§ **INSTRUCTION**: How many of the lines below hold the string "utilizator"? Say only the number.

[Dataset excerpts]
──────────────────────────────

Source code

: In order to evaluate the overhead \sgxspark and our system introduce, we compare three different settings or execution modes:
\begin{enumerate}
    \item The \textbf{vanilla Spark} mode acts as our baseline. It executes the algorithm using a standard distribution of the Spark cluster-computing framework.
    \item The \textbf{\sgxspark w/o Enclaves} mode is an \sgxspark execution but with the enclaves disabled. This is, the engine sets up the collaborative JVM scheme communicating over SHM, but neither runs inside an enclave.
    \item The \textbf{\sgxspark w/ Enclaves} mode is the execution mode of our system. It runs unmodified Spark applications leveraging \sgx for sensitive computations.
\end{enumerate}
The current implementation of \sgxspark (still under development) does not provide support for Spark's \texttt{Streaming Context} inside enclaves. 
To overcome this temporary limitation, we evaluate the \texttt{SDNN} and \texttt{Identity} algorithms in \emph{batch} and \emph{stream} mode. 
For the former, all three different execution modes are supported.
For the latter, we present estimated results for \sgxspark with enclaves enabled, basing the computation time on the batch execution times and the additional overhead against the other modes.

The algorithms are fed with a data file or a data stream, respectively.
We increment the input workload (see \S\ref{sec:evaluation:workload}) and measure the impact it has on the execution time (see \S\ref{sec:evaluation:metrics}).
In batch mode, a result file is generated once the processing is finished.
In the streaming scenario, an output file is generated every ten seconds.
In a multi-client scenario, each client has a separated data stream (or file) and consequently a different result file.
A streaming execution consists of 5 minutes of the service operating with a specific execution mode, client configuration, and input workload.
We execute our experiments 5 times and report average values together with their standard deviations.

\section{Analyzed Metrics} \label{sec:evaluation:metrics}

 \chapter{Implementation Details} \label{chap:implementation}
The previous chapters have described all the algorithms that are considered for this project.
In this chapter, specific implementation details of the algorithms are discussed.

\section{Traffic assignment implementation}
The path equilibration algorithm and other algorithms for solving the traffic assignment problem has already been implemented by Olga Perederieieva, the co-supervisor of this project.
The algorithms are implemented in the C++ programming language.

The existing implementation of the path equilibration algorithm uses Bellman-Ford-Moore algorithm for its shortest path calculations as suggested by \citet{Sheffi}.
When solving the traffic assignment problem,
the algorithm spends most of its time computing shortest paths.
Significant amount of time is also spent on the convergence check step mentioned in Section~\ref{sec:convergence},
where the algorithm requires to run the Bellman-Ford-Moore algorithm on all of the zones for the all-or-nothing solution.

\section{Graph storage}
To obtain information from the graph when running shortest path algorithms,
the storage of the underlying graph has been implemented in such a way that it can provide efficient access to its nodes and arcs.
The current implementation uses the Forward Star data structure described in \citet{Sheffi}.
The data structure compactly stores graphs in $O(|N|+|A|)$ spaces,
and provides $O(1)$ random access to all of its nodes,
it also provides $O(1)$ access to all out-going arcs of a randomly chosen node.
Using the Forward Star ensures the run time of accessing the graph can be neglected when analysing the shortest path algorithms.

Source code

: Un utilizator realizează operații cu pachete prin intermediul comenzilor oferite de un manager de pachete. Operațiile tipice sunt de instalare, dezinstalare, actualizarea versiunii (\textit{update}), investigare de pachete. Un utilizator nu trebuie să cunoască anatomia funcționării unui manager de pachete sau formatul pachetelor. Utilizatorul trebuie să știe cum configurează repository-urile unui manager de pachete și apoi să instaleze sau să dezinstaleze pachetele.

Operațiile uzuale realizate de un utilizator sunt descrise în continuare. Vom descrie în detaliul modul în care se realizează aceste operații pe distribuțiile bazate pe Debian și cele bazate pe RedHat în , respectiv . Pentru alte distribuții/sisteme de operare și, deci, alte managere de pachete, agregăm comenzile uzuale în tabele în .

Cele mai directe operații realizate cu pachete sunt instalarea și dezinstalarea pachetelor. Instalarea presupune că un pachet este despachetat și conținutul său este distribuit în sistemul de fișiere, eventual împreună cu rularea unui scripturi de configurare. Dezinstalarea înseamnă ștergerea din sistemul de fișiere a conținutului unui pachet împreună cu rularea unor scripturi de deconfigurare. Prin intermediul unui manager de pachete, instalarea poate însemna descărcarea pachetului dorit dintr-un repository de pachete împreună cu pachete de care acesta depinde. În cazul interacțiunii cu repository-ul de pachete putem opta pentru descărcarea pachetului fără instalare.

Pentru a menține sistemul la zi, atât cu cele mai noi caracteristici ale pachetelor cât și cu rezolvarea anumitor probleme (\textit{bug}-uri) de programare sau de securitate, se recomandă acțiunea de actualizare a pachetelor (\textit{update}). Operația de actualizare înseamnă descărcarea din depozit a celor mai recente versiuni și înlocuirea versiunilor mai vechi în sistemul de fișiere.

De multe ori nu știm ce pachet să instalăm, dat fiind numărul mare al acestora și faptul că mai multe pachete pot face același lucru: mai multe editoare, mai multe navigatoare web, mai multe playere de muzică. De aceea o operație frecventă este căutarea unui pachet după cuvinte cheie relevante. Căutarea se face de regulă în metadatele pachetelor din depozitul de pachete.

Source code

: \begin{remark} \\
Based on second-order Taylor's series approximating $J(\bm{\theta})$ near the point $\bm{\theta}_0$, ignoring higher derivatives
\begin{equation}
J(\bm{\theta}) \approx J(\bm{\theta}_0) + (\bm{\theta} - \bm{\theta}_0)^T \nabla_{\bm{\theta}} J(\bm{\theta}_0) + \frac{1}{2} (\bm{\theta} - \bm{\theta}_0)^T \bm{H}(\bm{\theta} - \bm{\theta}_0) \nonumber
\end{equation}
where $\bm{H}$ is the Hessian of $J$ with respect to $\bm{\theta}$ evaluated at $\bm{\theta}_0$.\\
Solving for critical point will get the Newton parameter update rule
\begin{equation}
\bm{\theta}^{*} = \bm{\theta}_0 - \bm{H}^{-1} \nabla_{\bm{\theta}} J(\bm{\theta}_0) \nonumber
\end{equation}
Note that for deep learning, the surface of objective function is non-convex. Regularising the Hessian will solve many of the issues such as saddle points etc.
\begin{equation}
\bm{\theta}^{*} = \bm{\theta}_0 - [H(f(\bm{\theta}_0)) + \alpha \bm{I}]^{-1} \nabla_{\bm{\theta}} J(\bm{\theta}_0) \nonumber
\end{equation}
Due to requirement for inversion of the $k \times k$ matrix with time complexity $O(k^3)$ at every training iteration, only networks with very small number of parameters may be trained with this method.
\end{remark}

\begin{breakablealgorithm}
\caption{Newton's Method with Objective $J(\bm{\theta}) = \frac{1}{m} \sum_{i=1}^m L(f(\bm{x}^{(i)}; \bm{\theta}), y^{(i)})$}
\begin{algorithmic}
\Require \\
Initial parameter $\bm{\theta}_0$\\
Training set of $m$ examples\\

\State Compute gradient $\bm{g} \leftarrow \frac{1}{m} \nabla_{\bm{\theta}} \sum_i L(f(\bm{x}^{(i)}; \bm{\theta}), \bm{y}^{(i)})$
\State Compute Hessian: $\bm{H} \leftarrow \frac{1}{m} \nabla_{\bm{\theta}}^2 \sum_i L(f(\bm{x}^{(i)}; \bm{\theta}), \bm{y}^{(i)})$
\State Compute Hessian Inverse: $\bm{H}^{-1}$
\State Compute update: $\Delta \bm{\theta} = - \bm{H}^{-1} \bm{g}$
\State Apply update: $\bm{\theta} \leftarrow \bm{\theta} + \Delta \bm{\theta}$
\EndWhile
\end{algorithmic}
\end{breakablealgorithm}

──────────────────────────────

§ **WRITTEN SOLUTION**: 2